**Your objective:** Read through the records below and copy each line that uses the word "weak".

**Dataset excerpts:**
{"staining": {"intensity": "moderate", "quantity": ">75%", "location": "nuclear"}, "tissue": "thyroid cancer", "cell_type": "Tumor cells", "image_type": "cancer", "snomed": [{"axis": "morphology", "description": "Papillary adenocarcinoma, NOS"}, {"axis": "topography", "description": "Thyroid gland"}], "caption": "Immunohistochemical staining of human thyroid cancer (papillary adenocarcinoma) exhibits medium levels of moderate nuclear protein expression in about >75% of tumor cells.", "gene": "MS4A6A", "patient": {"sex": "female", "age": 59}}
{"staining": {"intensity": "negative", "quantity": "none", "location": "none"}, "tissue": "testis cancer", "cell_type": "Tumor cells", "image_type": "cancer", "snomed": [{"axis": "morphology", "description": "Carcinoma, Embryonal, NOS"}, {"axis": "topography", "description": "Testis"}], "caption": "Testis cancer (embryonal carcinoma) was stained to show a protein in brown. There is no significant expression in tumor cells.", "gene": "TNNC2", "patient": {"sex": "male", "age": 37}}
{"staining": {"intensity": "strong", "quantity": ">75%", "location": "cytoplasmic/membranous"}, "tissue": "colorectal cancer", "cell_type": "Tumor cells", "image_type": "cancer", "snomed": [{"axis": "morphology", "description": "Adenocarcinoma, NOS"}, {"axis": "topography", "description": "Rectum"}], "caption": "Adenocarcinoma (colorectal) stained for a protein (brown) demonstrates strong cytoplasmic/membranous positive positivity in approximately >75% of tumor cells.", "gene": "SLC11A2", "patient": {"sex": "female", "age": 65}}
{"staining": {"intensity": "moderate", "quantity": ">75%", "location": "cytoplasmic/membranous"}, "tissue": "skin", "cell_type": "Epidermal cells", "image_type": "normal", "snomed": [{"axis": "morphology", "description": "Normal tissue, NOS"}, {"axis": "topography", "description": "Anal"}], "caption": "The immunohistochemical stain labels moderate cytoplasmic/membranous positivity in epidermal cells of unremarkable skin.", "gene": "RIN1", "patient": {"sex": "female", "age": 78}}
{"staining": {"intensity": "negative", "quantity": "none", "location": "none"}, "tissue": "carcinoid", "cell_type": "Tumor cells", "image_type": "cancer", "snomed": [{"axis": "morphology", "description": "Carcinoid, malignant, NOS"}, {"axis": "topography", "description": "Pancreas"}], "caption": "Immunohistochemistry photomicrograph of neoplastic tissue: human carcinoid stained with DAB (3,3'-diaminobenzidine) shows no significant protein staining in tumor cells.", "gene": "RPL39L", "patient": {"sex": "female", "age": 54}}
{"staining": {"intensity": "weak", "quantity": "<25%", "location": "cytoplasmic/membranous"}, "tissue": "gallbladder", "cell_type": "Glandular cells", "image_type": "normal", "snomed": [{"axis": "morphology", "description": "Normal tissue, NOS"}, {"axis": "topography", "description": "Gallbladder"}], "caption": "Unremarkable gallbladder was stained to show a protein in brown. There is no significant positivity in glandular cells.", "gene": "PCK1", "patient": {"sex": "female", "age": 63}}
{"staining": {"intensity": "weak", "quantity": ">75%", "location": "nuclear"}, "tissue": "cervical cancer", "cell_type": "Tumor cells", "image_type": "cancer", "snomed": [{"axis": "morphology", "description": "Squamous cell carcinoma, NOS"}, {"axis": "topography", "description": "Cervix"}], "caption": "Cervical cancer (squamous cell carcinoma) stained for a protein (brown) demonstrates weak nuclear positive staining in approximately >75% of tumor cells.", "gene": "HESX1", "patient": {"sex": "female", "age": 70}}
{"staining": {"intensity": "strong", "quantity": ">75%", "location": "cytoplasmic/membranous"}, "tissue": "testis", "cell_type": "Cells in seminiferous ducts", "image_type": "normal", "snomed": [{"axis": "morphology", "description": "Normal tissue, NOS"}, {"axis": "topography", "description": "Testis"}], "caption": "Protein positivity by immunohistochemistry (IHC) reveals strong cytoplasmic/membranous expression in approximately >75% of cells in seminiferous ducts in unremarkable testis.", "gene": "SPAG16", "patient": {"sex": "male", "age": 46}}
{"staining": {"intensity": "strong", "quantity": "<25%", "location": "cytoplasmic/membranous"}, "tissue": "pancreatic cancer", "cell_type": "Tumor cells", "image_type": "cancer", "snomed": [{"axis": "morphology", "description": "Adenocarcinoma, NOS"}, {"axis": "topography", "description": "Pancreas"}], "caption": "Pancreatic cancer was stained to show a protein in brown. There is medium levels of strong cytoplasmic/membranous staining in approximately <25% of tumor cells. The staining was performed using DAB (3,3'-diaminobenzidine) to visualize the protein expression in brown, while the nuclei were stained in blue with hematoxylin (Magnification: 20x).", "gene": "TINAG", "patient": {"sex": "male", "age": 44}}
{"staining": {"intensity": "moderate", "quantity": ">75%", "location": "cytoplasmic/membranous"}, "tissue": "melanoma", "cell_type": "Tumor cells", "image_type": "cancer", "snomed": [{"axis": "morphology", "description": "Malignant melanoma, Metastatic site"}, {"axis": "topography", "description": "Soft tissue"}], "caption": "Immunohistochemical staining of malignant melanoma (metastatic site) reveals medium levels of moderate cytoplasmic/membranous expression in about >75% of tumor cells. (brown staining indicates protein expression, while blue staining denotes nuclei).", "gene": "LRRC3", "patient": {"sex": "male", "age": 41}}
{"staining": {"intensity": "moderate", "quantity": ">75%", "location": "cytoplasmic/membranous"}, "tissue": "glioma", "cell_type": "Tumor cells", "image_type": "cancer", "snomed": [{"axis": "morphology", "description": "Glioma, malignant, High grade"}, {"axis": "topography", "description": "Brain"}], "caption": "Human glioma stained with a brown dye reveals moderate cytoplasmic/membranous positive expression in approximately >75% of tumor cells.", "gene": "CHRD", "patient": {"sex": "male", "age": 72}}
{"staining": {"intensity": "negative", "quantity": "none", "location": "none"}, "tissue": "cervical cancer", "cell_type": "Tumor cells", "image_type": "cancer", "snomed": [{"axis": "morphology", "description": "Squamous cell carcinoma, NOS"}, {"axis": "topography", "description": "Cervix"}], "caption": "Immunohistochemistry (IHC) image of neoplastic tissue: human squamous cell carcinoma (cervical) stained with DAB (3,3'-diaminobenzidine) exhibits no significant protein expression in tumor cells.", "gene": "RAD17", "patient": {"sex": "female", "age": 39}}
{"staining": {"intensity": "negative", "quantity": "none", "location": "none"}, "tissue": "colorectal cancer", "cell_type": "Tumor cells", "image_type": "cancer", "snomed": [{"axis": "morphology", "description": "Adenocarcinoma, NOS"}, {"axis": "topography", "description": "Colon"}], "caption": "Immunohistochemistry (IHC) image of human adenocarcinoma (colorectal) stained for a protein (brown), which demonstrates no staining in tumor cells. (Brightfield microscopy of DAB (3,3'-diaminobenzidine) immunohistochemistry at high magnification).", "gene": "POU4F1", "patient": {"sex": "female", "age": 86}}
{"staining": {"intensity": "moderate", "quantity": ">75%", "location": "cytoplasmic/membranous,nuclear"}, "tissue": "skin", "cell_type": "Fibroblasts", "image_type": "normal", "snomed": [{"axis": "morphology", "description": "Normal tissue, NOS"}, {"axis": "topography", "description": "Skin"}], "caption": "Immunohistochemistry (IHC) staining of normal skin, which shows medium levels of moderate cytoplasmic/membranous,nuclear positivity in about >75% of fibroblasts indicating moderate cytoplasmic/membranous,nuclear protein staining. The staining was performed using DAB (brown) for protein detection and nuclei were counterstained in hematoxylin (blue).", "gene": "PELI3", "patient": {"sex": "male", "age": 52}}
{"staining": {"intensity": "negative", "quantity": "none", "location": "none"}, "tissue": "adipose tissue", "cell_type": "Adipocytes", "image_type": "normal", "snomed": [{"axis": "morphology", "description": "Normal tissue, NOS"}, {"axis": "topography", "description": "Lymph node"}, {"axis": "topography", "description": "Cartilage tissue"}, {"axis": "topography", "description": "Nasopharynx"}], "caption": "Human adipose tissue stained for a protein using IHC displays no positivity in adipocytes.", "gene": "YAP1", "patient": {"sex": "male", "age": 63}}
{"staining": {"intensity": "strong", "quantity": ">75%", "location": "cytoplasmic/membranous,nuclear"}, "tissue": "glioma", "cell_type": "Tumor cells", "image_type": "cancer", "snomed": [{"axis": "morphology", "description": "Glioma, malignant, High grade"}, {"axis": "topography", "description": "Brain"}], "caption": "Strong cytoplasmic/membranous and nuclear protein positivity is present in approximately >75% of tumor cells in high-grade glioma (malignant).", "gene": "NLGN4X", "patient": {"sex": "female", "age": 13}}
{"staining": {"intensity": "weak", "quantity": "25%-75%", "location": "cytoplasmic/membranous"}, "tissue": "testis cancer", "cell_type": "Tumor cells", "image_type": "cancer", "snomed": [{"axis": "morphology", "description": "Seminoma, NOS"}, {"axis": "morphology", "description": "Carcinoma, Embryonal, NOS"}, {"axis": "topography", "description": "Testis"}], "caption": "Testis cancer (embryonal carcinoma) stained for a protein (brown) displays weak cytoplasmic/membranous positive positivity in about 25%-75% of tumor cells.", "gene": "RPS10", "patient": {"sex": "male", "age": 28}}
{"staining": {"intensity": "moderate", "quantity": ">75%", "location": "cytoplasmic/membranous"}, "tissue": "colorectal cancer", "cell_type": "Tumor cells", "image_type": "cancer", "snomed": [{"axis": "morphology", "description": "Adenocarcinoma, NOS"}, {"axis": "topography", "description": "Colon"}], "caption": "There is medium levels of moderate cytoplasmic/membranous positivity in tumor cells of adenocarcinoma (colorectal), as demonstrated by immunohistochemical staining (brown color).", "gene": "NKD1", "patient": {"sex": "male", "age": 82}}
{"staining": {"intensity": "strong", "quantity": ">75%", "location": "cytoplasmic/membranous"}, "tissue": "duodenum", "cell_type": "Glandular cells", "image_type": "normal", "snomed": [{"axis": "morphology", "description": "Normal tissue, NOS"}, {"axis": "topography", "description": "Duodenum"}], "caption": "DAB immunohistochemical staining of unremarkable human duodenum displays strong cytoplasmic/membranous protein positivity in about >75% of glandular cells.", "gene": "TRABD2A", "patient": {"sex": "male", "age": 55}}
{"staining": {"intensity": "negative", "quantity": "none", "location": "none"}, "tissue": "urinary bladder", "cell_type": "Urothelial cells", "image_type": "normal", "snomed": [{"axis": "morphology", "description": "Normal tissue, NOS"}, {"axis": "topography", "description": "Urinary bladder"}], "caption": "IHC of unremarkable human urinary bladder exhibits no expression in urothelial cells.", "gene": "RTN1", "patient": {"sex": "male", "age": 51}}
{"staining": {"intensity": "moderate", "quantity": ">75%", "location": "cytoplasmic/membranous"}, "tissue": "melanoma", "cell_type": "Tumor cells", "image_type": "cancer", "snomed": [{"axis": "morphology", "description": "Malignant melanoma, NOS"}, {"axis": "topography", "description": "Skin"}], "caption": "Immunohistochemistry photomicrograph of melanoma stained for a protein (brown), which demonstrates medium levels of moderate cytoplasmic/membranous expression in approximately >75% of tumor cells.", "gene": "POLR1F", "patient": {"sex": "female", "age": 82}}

**Answer space:**
{"staining": {"intensity": "weak", "quantity": "<25%", "location": "cytoplasmic/membranous"}, "tissue": "gallbladder", "cell_type": "Glandular cells", "image_type": "normal", "snomed": [{"axis": "morphology", "description": "Normal tissue, NOS"}, {"axis": "topography", "description": "Gallbladder"}], "caption": "Unremarkable gallbladder was stained to show a protein in brown. There is no significant positivity in glandular cells.", "gene": "PCK1", "patient": {"sex": "female", "age": 63}}
{"staining": {"intensity": "weak", "quantity": ">75%", "location": "nuclear"}, "tissue": "cervical cancer", "cell_type": "Tumor cells", "image_type": "cancer", "snomed": [{"axis": "morphology", "description": "Squamous cell carcinoma, NOS"}, {"axis": "topography", "description": "Cervix"}], "caption": "Cervical cancer (squamous cell carcinoma) stained for a protein (brown) demonstrates weak nuclear positive staining in approximately >75% of tumor cells.", "gene": "HESX1", "patient": {"sex": "female", "age": 70}}
{"staining": {"intensity": "weak", "quantity": "25%-75%", "location": "cytoplasmic/membranous"}, "tissue": "testis cancer", "cell_type": "Tumor cells", "image_type": "cancer", "snomed": [{"axis": "morphology", "description": "Seminoma, NOS"}, {"axis": "morphology", "description": "Carcinoma, Embryonal, NOS"}, {"axis": "topography", "description": "Testis"}], "caption": "Testis cancer (embryonal carcinoma) stained for a protein (brown) displays weak cytoplasmic/membranous positive positivity in about 25%-75% of tumor cells.", "gene": "RPS10", "patient": {"sex": "male", "age": 28}}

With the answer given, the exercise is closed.